Five Fingers for Marseilles 

Still from Five Fingers for Marseilles (2018)This movie would have made my personal cut for a full write-up, except that it’s much, much more in the camp of beautifully made revisionist-Western drama than anything remotely “weird.” Michael Matthews utterly astounds us with his directorial debut, the story of five friends (the titular “Fingers”) in South Africa. Growing up during Apartheid, they see little change in their lives once the old regime is voted out and “equality” is enshrined. Young Tau is imprisoned for the murder of three corrupt officers and is released two decades later. Toughened by prison, he returns to his dusty hometown of Railway, on the hill above New Marseilles. He finds that one friend has gone on to become mayor, another a corrupt chief of police, a third a pastor at a failed church, and the fourth was killed under mysterious circumstances. Tau is given scant time to reconnect with his old gang before a near-mystical gangster, Sepoko, “The Ghost,” declares both Railway and New Marseilles to be his.

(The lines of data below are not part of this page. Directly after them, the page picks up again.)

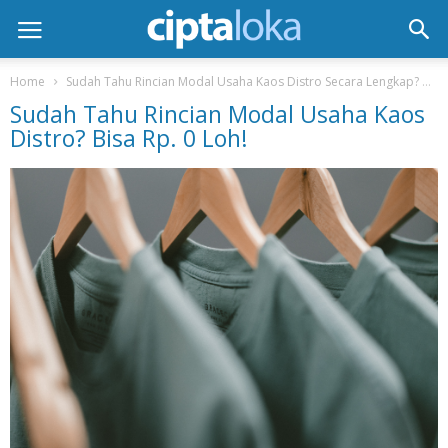
Home
Sudah Tahu Rincian Modal Usaha Kaos Distro Secara Lengkap?
S
Sudah Tahu Rincian Modal Usaha Kaos
Distro? Bisa Rp. 0 Loh!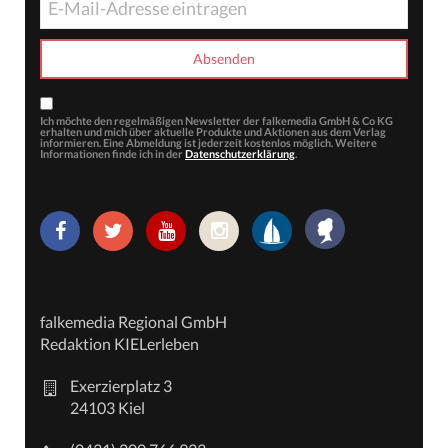
Ich möchte den regelmäßigen Newsletter der falkemedia GmbH & Co KG
erhalten und mich über aktuelle Produkte und Aktionen aus dem Verlag
informieren. Eine Abmeldung ist jederzeit kostenlos möglich. Weitere
Informationen finde ich in der
Datenschutzerklärung
.
falkemedia Regional GmbH
Redaktion KIELerleben
Exerzierplatz 3
24103 Kiel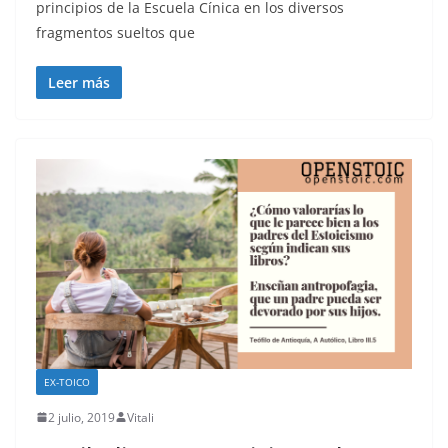
principios de la Escuela Cínica en los diversos
fragmentos sueltos que
Leer más
EX-TOICO
2 julio, 2019
Vitali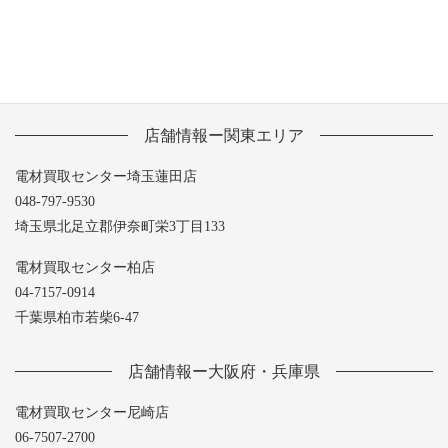
店舗情報ー関東エリア
電材買取センター埼玉蓮田店
048-797-9530
埼玉県北足立郡伊奈町栄3丁目133
電材買取センター柏店
04-7157-0914
千葉県柏市若柴6-47
店舗情報ー大阪府・兵庫県
電材買取センター尼崎店
06-7507-2700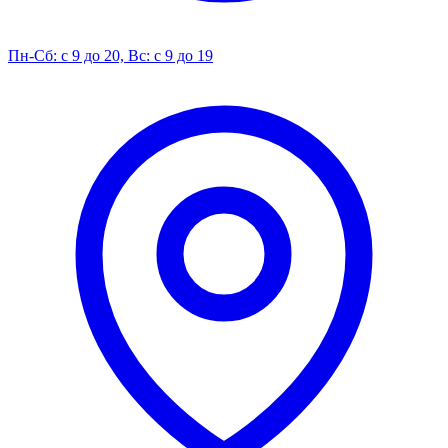
Пн-Сб: с 9 до 20, Вс: с 9 до 19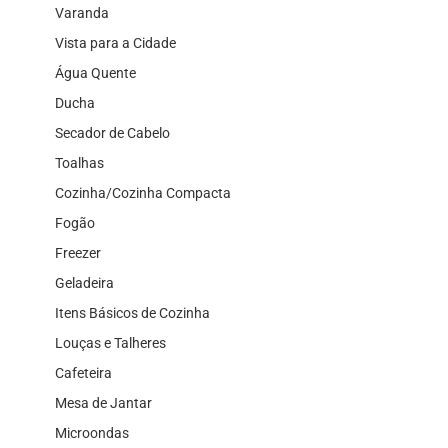
Varanda
Vista para a Cidade
Água Quente
Ducha
Secador de Cabelo
Toalhas
Cozinha/Cozinha Compacta
Fogão
Freezer
Geladeira
Itens Básicos de Cozinha
Louças e Talheres
Cafeteira
Mesa de Jantar
Microondas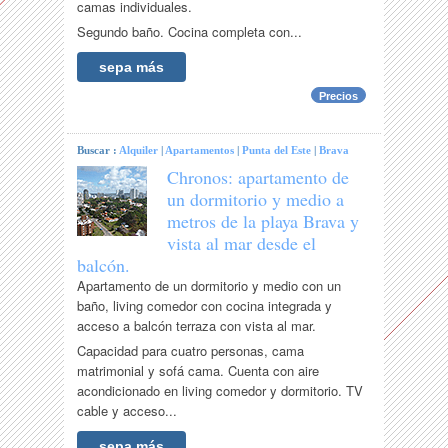
camas individuales.
Segundo baño. Cocina completa con...
sepa más
Precios
Buscar :
Alquiler
|
Apartamentos
|
Punta del Este
|
Brava
Chronos: apartamento de
un dormitorio y medio a
metros de la playa Brava y
vista al mar desde el
balcón.
Apartamento de un dormitorio y medio con un
baño, living comedor con cocina integrada y
acceso a balcón terraza con vista al mar.
Capacidad para cuatro personas, cama
matrimonial y sofá cama. Cuenta con aire
acondicionado en living comedor y dormitorio. TV
cable y acceso...
sepa más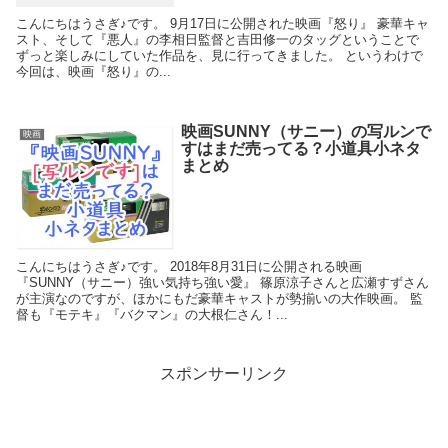
こんにちはうさぎ♪です。 9月17日に公開された映画『怒り』 豪華キャ
スト、そして『悪人』の李相日監督と吉田修一のタッグということで
ずっと楽しみにしていた作品を、見に行ってきました。 というわけで
今回は、映画『怒り』の...
映画SUNNY（サニー）の写ルンで
映画
すはまだ売ってる？小道具小ネタ
まとめ
こんにちはうさぎ♪です。 2018年8月31日に公開される映画
『SUNNY（サニー）強い気持ち強い愛』 篠原涼子さんと広瀬すずさん
が主演なのですが、ほかにもだ豪華キャストが勢揃いの大作映画。 監
督も『モテキ』『バクマン』の大根仁さん！...
スポンサーリンク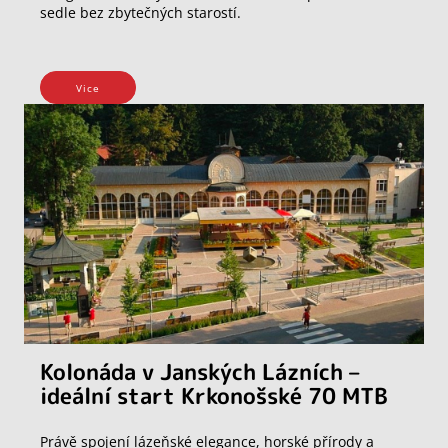
sedle bez zbytečných starostí.
Vice
Kolonáda v Janských Lázních –
ideální start Krkonošské 70 MTB
Právě spojení lázeňské elegance, horské přírody a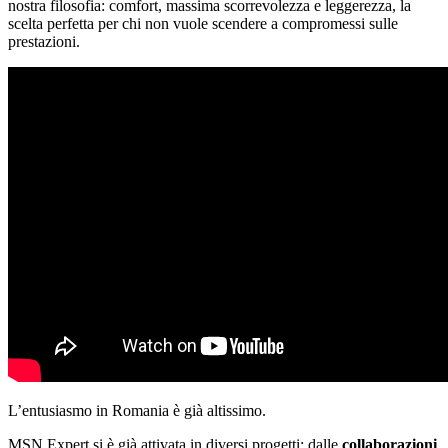
nostra filosofia: comfort, massima scorrevolezza e leggerezza, la
scelta perfetta per chi non vuole scendere a compromessi sulle
prestazioni.
L’entusiasmo in Romania è già altissimo.
MSN Expert si è già attivata in diversi progetti: dalle
collaborazioni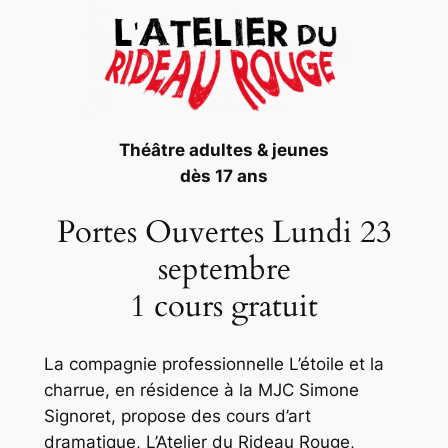
Théâtre adultes & jeunes
dès 17 ans
Portes Ouvertes Lundi 23
septembre
1 cours gratuit
La compagnie professionnelle L’étoile et la
charrue, en résidence à la MJC Simone
Signoret, propose des cours d’art
dramatique, L’Atelier du Rideau Rouge,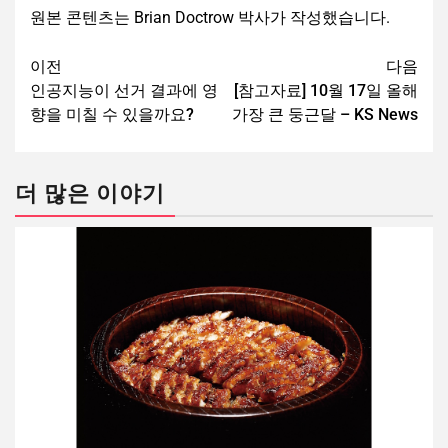
원본 콘텐츠는 Brian Doctrow 박사가 작성했습니다.
이전
다음
인공지능이 선거 결과에 영
[참고자료] 10월 17일 올해
향을 미칠 수 있을까요?
가장 큰 둥근달 – KS News
더 많은 이야기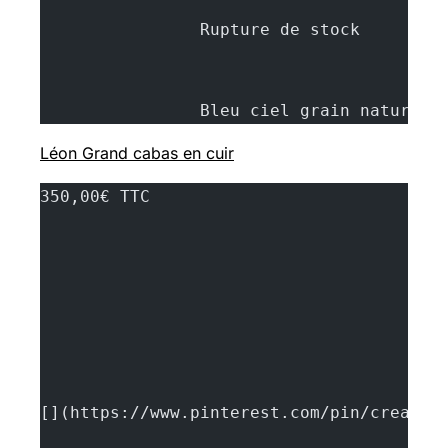
		Rupture d
		Bleu ciel grain naturel
Léon Grand cabas en cuir
350,00€ TTC
[](https://www.pinterest.com/pin/create/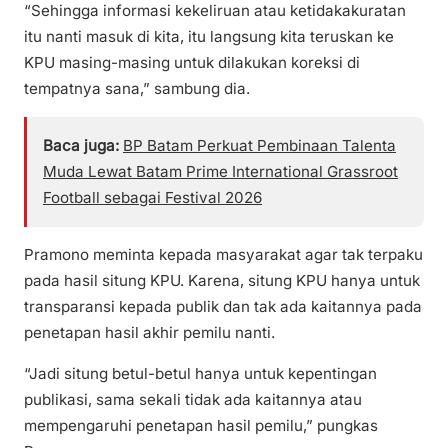
“Sehingga informasi kekeliruan atau ketidakakuratan
itu nanti masuk di kita, itu langsung kita teruskan ke
KPU masing-masing untuk dilakukan koreksi di
tempatnya sana,” sambung dia.
Baca juga:
BP Batam Perkuat Pembinaan Talenta
Muda Lewat Batam Prime International Grassroot
Football sebagai Festival 2026
Pramono meminta kepada masyarakat agar tak terpaku
pada hasil situng KPU. Karena, situng KPU hanya untuk
transparansi kepada publik dan tak ada kaitannya pada
penetapan hasil akhir pemilu nanti.
“Jadi situng betul-betul hanya untuk kepentingan
publikasi, sama sekali tidak ada kaitannya atau
mempengaruhi penetapan hasil pemilu,” pungkas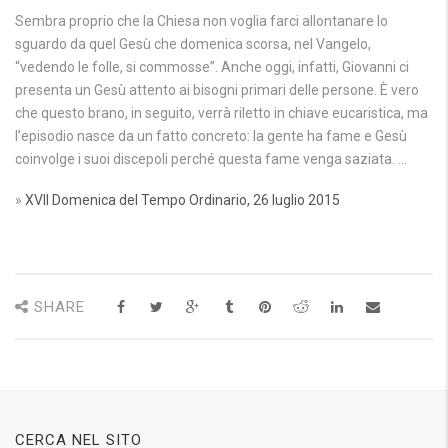
Sembra proprio che la Chiesa non voglia farci allontanare lo
sguardo da quel Gesù che domenica scorsa, nel Vangelo,
“vedendo le folle, si commosse”. Anche oggi, infatti, Giovanni ci
presenta un Gesù attento ai bisogni primari delle persone. È vero
che questo brano, in seguito, verrà riletto in chiave eucaristica, ma
l’episodio nasce da un fatto concreto: la gente ha fame e Gesù
coinvolge i suoi discepoli perché questa fame venga saziata. …
»
XVII Domenica del Tempo Ordinario, 26 luglio 2015
SHARE
CERCA NEL SITO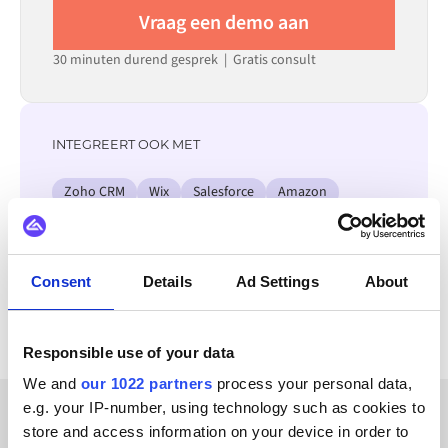
Vraag een demo aan
30 minuten durend gesprek | Gratis consult
INTEGREERT OOK MET
Zoho CRM
Wix
Salesforce
Amazon
SAP ECC - R/3
OpenAI
Optimizely
Ibexa DXP
Bekijk alle Symson integraties
Consent
Details
Ad Settings
About
Responsible use of your data
We and
our 1022 partners
process your personal data,
e.g. your IP-number, using technology such as cookies to
store and access information on your device in order to
KLANTVERHALEN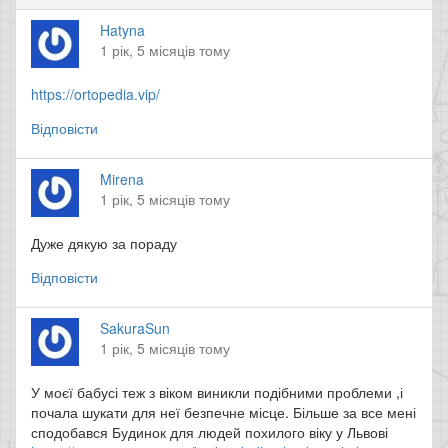
Hatyna
1 рік, 5 місяців тому
https://ortopedia.vip/
Відповісти
Mirena
1 рік, 5 місяців тому
Дуже дякую за пораду
Відповісти
SakuraSun
1 рік, 5 місяців тому
У моєї бабусі теж з віком виникли подібними проблеми ,і
почала шукати для неї безпечне місце. Більше за все мені
сподобався Будинок для людей похилого віку у Львові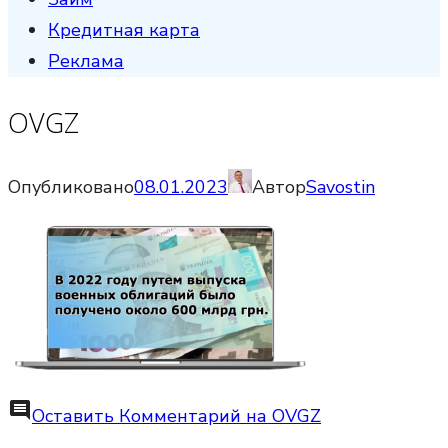
Кредитная карта
Реклама
OVGZ
Опубликовано
08.01.2023
Автор
Savostin
comment
Оставить Комментарий
на OVGZ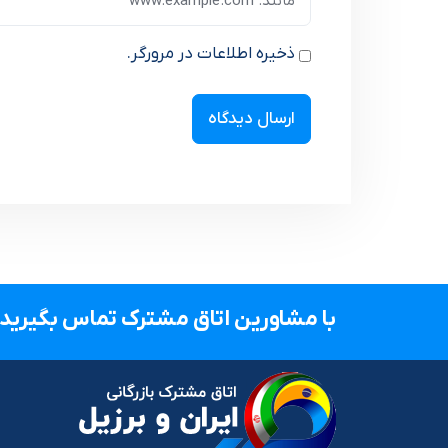
ذخیره اطلاعات در مرورگر.
با مشاورین اتاق مشترک تماس بگیرید.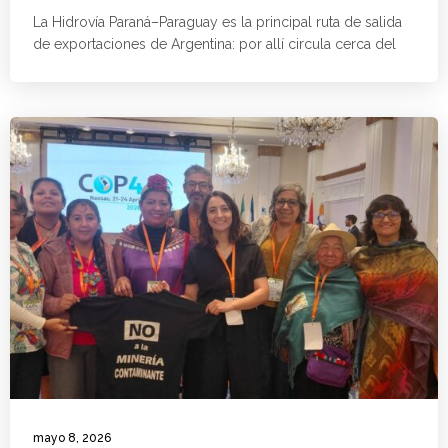
La Hidrovía Paraná–Paraguay es la principal ruta de salida
de exportaciones de Argentina: por allí circula cerca del
mayo 8, 2026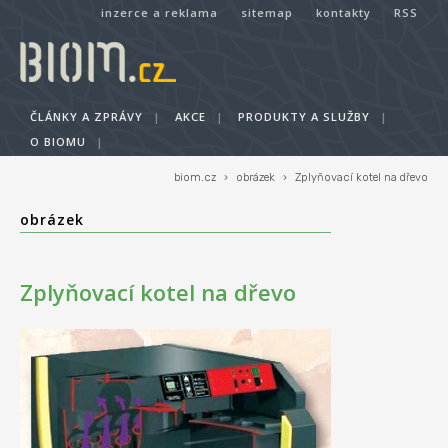
inzerce a reklama
sitemap
kontakty
RSS
ČLÁNKY A ZPRÁVY
|
AKCE
|
PRODUKTY A SLUŽBY
|
O BIOMU
|
biom.cz
›
obrázek
›
Zplyňovací kotel na dřevo
obrázek
Zplyňovací kotel na dřevo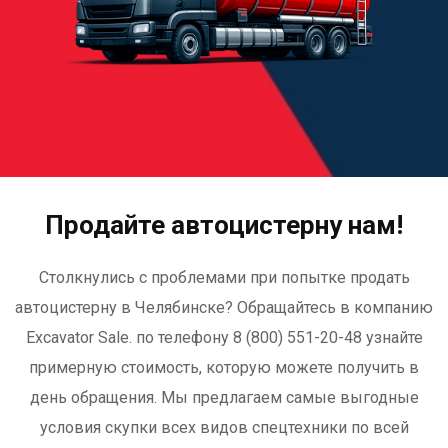
Продайте автоцистерну нам!
Столкнулись с проблемами при попытке продать
автоцистерну в Челябинске? Обращайтесь в компанию
Excavator Sale. по телефону 8 (800) 551-20-48 узнайте
примерную стоимость, которую можете получить в
день обращения. Мы предлагаем самые выгодные
условия скупки всех видов спецтехники по всей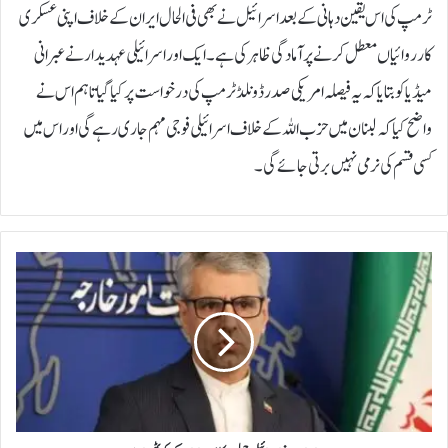
ٹرمپ کی اس یقین دہانی کے بعد اسرائیل نے بھی فی الحال ایران کے خلاف اپنی عسکری
کارروائیاں معطل کرنے پر آمادگی ظاہر کی ہے۔ایک اور اسرائیلی عہدیدار نے عبرانی
میڈیا کو بتایا کہ یہ فیصلہ امریکی صدر ڈونلڈ ٹرمپ کی درخواست پر کیا گیا تاہم اس نے
واضح کیا کہ لبنان میں حزب اللہ کے خلاف اسرائیلی فوجی مہم جاری رہے گی اور اس میں
کسی قسم کی نرمی نہیں برتی جائے گی۔
ا
ی
ر
ا
ن
ن
ے
ا
س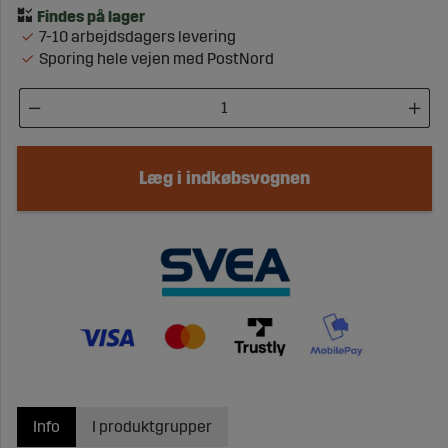
7-10 arbejdsdagers levering
Sporing hele vejen med PostNord
Læg i indkøbsvognen
Info
I produktgrupper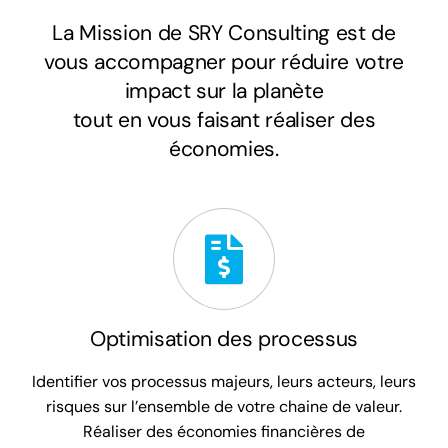
Rechercher:
La Mission de SRY Consulting est de
vous accompagner pour réduire votre
impact sur la planète
tout en vous faisant réaliser des
économies.
Optimisation des processus
Identifier vos processus majeurs, leurs acteurs, leurs
risques sur l’ensemble de votre chaine de valeur.
Réaliser des économies financières de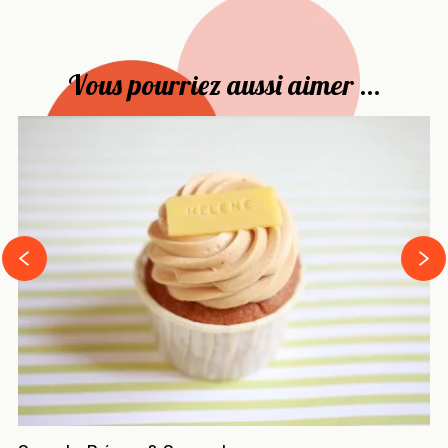
Vous pourriez aussi aimer ...
›
‹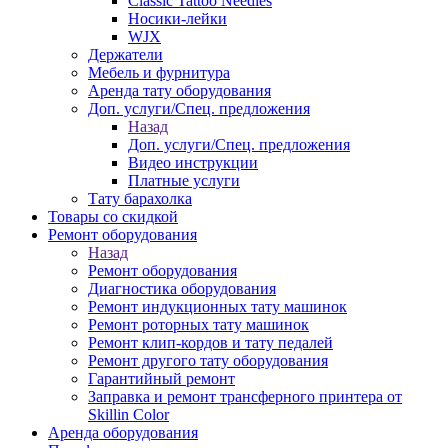
Classic Tattoo Needles
Носики-лейки
WJX
Держатели
Мебель и фурнитура
Аренда тату оборудования
Доп. услуги/Спец. предложения
Назад
Доп. услуги/Спец. предложения
Видео инструкции
Платные услуги
Тату барахолка
Товары со скидкой
Ремонт оборудования
Назад
Ремонт оборудования
Диагностика оборудования
Ремонт индукционных тату машинок
Ремонт роторных тату машинок
Ремонт клип-кордов и тату педалей
Ремонт другого тату оборудования
Гарантийный ремонт
Заправка и ремонт трансферного принтера от
Skillin Color
Аренда оборудования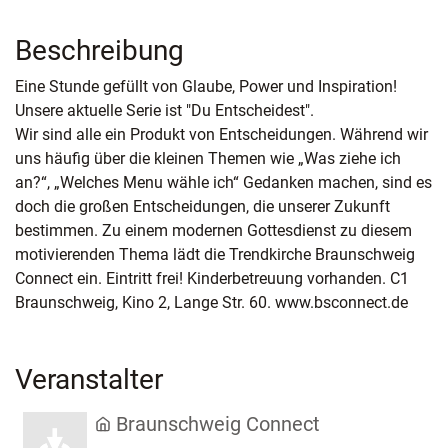
Beschreibung
Eine Stunde gefüllt von Glaube, Power und Inspiration!
Unsere aktuelle Serie ist "Du Entscheidest".
Wir sind alle ein Produkt von Entscheidungen. Während wir
uns häufig über die kleinen Themen wie „Was ziehe ich
an?“, „Welches Menu wähle ich“ Gedanken machen, sind es
doch die großen Entscheidungen, die unserer Zukunft
bestimmen. Zu einem modernen Gottesdienst zu diesem
motivierenden Thema lädt die Trendkirche Braunschweig
Connect ein. Eintritt frei! Kinderbetreuung vorhanden. C1
Braunschweig, Kino 2, Lange Str. 60. www.bsconnect.de
Veranstalter
Braunschweig Connect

The prehistoric grandeur of the South African countryside is caught beautifully in all its primal glory; it is a grandly savage counter-point to the ill-functioning towns that have malignantly sprung up on it. All the cast are impressive, including Zethu Dlomo as the adult Lerato, the female friend of the titular “Five Fingers.” But it is Hamilton Dhlamini as Sepoko who raises Five Fingers for Marseilles from Western Drama to a more mythical level. Each of his speeches is laden with gravitas, delivered in the manner of traditional African story-tellers. In a mountaintop encounter with Tau, the sky even darkens and thunder and lightning rage as Sepoko declares his power and intentions. Five Fingers is an elemental movie that has much violence, but none that is unnecessary. Things don’t ever get too heavy, either, with another stand-out performance in the part of “Honest John” (Dean Fourie), a white, ne’er-do-well traveling salesman. The finale, like much that comes before, is both brutal and believable. Highly recommended.